SUPPLIED DATA:
*** Begin section ***
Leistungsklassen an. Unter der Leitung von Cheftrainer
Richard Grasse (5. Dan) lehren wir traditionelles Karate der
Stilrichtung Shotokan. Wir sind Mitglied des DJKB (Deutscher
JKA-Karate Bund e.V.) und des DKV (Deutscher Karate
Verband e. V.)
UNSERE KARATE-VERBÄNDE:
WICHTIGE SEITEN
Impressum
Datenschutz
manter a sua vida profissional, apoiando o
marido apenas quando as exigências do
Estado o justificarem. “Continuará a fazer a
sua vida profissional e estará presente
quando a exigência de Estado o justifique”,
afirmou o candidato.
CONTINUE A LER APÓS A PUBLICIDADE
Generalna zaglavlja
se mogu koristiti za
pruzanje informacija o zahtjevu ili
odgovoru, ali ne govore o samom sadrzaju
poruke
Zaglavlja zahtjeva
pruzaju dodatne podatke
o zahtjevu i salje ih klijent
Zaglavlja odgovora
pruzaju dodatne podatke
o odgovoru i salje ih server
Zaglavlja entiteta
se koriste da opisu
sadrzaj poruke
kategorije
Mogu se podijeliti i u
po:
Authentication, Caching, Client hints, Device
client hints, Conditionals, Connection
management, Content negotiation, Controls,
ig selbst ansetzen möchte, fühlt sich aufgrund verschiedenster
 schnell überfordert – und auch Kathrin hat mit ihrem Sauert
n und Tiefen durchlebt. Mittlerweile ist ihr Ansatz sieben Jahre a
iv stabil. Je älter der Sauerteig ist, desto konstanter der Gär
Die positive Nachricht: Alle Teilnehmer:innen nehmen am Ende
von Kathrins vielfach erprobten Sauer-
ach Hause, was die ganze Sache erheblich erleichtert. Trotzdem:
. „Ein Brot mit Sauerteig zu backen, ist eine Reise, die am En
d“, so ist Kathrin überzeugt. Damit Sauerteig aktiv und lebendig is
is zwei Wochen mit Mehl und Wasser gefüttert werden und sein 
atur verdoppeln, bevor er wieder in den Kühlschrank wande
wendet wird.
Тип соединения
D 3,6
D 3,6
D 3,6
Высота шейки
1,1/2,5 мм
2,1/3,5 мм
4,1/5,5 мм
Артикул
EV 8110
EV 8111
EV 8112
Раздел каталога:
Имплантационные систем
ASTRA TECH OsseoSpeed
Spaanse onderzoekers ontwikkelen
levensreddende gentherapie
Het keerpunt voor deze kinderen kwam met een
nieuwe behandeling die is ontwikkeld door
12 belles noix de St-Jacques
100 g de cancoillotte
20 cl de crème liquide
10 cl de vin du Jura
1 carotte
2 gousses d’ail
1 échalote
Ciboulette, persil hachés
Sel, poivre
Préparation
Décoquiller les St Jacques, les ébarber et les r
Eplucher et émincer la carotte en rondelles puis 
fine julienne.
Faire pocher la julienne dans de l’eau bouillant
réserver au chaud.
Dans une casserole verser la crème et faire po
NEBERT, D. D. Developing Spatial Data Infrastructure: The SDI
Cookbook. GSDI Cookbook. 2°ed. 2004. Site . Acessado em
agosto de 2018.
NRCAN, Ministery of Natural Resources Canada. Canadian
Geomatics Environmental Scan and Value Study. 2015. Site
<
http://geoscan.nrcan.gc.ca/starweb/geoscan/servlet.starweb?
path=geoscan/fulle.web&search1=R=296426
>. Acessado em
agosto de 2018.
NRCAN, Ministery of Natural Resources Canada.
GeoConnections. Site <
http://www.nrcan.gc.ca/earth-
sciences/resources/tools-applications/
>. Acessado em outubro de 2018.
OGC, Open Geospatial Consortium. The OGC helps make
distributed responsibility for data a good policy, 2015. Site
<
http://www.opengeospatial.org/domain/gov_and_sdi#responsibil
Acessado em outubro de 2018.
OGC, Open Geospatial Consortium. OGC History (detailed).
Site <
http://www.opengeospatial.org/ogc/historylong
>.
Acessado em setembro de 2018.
*** End section ***
AIM OF THE EXERCISE: Please give only the number of lines in the listing that hold the word "opengeospatial".

PROBLEM SOLUTION: 2